Could you set out all of the data below as a JSON list of strings, one string per line, with blank lines skipped and the pictures left out?

** GIVEN DATA **

>>>

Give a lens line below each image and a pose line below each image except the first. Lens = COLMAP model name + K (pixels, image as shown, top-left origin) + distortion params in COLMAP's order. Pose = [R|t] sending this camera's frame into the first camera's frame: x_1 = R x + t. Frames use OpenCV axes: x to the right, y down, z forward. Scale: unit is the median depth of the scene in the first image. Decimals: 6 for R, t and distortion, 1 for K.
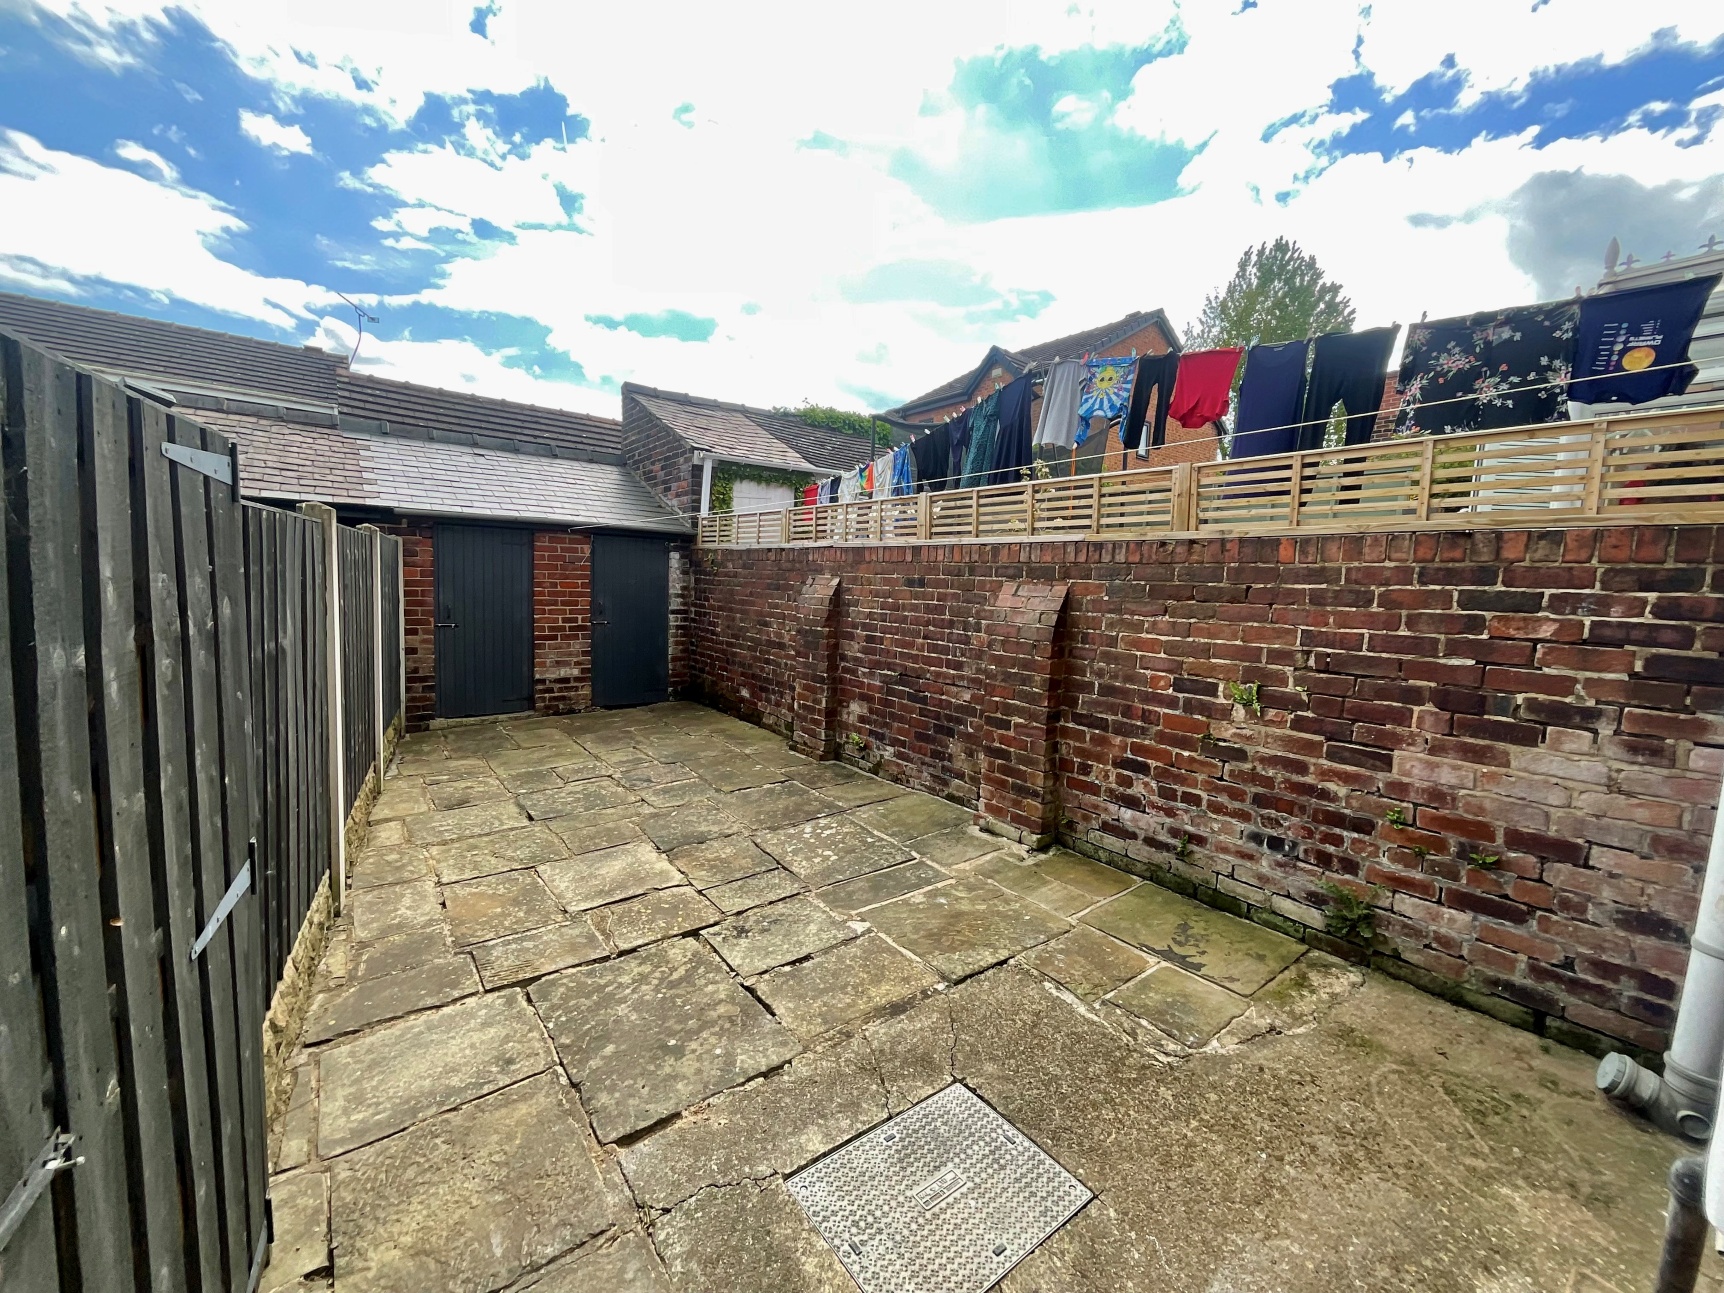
lens RADIAL K [[683.2, 0, 852.9], [0, 683.2, 652.3], [0, 0, 1]] dist [0.006884, 0.000053]
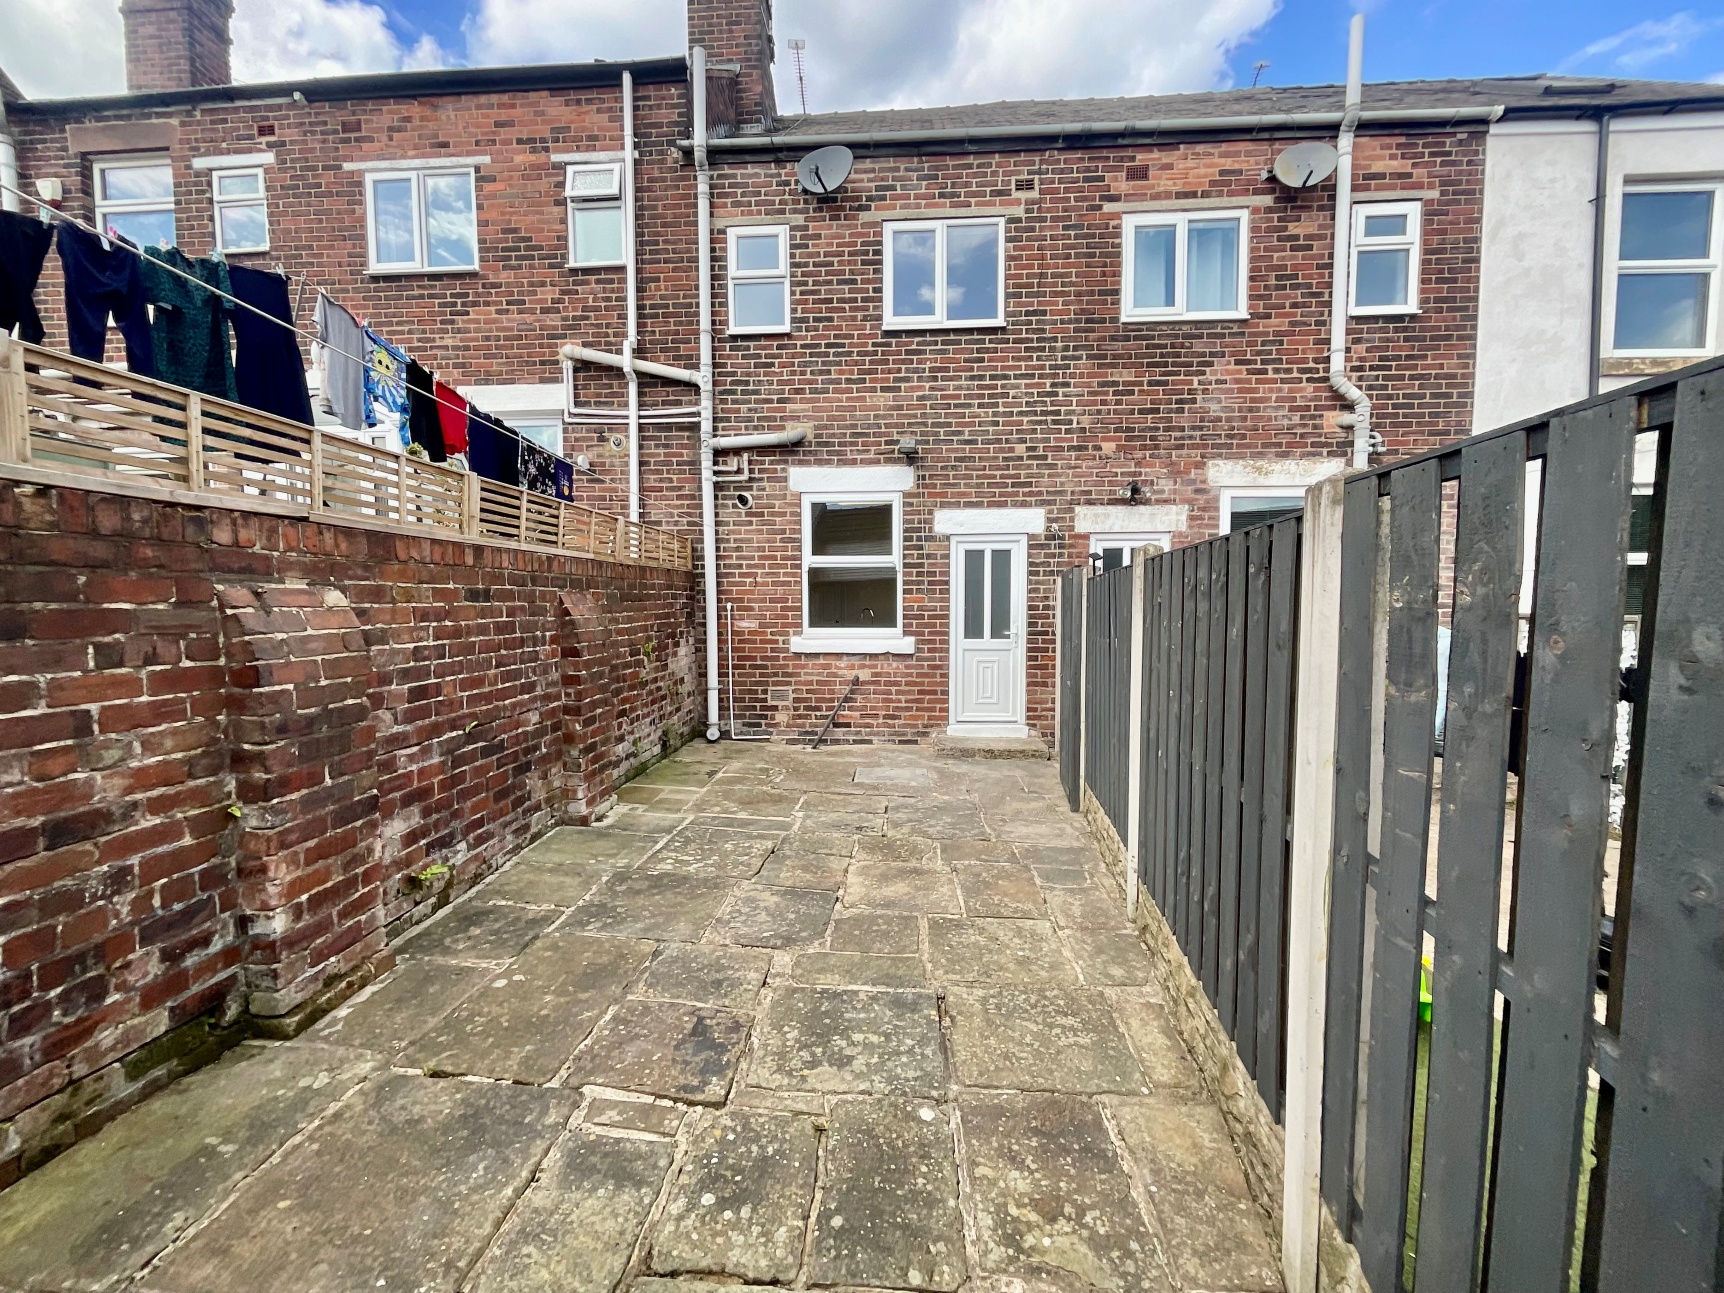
lens RADIAL K [[732.5, 0, 856.6], [0, 732.5, 660.2], [0, 0, 1]] dist [-0.000128, 0.000161]
pose [[-0.762016, -0.087450, 0.641626, -0.757232], [0.042600, 0.981923, 0.184423, -0.168283], [-0.646155, 0.167866, -0.744516, 1.394659]]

<<<

** EXERCISE OUTPUT **
[
  "Give a lens line below each image and a pose line below each image except the first. Lens = COLMAP model name + K (pixels, image as shown, top-left origin) + distortion params in COLMAP's order. Pose = [R|t] sending this camera's frame into the first camera's frame: x_1 = R x + t. Frames use OpenCV axes: x to the right, y down, z forward. Scale: unit is the median depth of the scene in the first image. Decimals: 6 for R, t and distortion, 1 for K.",
  "lens RADIAL K [[683.2, 0, 852.9], [0, 683.2, 652.3], [0, 0, 1]] dist [0.006884, 0.000053]",
  "lens RADIAL K [[732.5, 0, 856.6], [0, 732.5, 660.2], [0, 0, 1]] dist [-0.000128, 0.000161]",
  "pose [[-0.762016, -0.087450, 0.641626, -0.757232], [0.042600, 0.981923, 0.184423, -0.168283], [-0.646155, 0.167866, -0.744516, 1.394659]]"
]